Northern Alberta Institute of Technology

5 cocktail recipes for fall and Thanksgiving

As the seasons change, so does Mitch McCaskill’s cocktail menu.

The maître d’ at Ernest’s, NAIT’s fine dining restaurant, wants his featured drinks to reflect and celebrate the highlights of a particular time of year, be it holidays, weather or related dining trends. All of this has influenced his selection of libations for Thanksgiving weekend and fall.

Here, McCaskill (Hospitality Management ’09) offers recipes for 4 drinks now available at Ernest’s (try pairing them with meals, he recommends) that either bring out the best of season or dare to disrupt it with a splash of summer past.

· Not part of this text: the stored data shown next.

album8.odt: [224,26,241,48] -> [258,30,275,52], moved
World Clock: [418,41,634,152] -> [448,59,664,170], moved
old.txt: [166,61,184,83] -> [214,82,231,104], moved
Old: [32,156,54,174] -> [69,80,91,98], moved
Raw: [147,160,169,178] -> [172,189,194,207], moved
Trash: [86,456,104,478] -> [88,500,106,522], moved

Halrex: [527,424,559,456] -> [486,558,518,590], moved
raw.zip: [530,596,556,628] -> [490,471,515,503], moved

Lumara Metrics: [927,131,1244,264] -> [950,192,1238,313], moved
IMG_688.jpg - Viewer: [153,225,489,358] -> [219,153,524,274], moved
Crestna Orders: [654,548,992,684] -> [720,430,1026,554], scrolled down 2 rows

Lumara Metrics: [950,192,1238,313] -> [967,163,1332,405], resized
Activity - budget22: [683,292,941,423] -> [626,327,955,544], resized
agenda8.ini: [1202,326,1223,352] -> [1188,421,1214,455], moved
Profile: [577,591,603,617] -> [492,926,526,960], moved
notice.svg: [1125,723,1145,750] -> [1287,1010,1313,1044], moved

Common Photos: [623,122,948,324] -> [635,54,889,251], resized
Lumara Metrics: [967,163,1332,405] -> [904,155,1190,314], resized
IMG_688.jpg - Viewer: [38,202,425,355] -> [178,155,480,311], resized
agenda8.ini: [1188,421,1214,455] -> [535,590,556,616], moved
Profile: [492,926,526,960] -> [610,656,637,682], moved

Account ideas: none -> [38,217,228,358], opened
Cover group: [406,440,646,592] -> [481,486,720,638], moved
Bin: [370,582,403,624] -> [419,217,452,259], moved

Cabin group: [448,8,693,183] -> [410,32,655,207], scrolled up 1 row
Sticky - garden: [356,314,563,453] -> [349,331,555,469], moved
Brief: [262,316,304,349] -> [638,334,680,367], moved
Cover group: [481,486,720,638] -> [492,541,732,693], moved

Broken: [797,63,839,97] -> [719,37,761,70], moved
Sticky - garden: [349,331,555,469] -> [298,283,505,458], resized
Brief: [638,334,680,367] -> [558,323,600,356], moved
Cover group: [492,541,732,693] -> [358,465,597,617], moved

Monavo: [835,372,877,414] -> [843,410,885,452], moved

Either way, they're sure to satisfy in the face of cooler, shorter days to come.

Aviation No. 88

McCaskill learned of this gin-based martini during a recent fact-finding mission to New York, where he discovered it at Hudson & Malone, a modern take on the traditional saloon. “It’s lively and floral,” he says. “It’s got that sense that it can warm you up.”

1 oz. G’Vine Nouaison gin
½ oz. Crème de Violette
½ oz. Maraschino Lazzaroni
Lemon rind twist

Method – Add the liqueurs to a shaker tin and fill nearly halfway with ice. Shake and strain into a martini glass. Garnish with a lemon rind twist.

Manzarita

Occasionally, summer stretches a little into fall. That overlap is perfect for the Manzarita – “It’s a fall margarita,” says McCaskill. Equal parts sweet and savoury, it’s also a good match for the cranberry-and-stuffing, pumpkin-pie-and-whipped-cream themes of Thanksgiving dinner.

1 oz. El Jimador Tequila
½ oz. St. Germain Elderflower Liqueur
1 oz. apple cider
¼ lemon
Pinch of cinnamon
Sea salt
Cinnamon stick

Method – Muddle a lemon with cinnamon in a shaker tin (that is, mash it up, treating the cup like a mortar and pestle), add liqueur, apple cider, ice and shake. Encrust the rim of an old-fashioned glass with sea salt before transferring the contents of the shaker tin. Garnish with a cinnamon stick.

Pimm-up

“Two years ago I noticed Pimm’s was coming back so I decided to try to figure out what to use it with,” says McCaskill. The Pimm-up has been on the menu ever since, selling well during evenings at Ernest’s. Its refreshing nature reminds of a mojito, but it’s richer and more nuanced.




½ oz. Pimm’s
½ oz. Hendrick’s Gin
1½ oz. simple syrup (equal parts water and sugar, heated until dissolved, then cooled)
1 oz. lime juice
2 diced cucumber slices
3 leaves of mint
Splash of soda

Method  Slap the mint leaves between your palms to bring out the oils, then muddle them with lime and cucumber in a shaker tin (stop before the cucumber gets mushy). Add all other ingredients except soda and shake with ice before transferring contents to a tulip glass. Pour some soda into the empty shaker tin to collect any pulp left behind and use this to top up the glass. Enjoy with a straw.

Pick Me Up

McCaskill was taught this coffee-based cocktail by a customer at the Cove Lakeside Resort in Kelowna, B.C., where he once worked. With its mild chocolate-and-cream sweetness and caffeine kick, this drink is perfect for the end of a meal, with or without dessert. “It’ll wake you up,” says McCaskill.



1 oz. Belvedere vodka
1 oz. Baileys Original Irish Cream
2 oz. espresso

Method – Add all ingredients to a shaker tin and follow with ice. Shake and strain into a snifter half full of fresh ice.

Gary's Bourbon

Each year, a north Edmonton resident donates a portion of his backyard fruit crop to NAIT's culinary programs. Among them is the Northern Spy apple, which McCaskill thought would match with bourbon. "I get that apple taste sometimes from it," he says. McCaskill named his creation – brisk, sweet, juicy and warming – in honour of the fruit supplier. (The garnish, an apple made of sugar, was crafted by instructor Norman Brownlee.)

Half-a-dozen 1-inch cubes of apple
1 oz. simple syrup
1-2 oz. Bulleit Bourbon

Method – Muddle the apple cubes in an empty shaker tin. Add ice, syrup, bourbon and shake. Empty into an old-fashioned glass. Serve with a straw.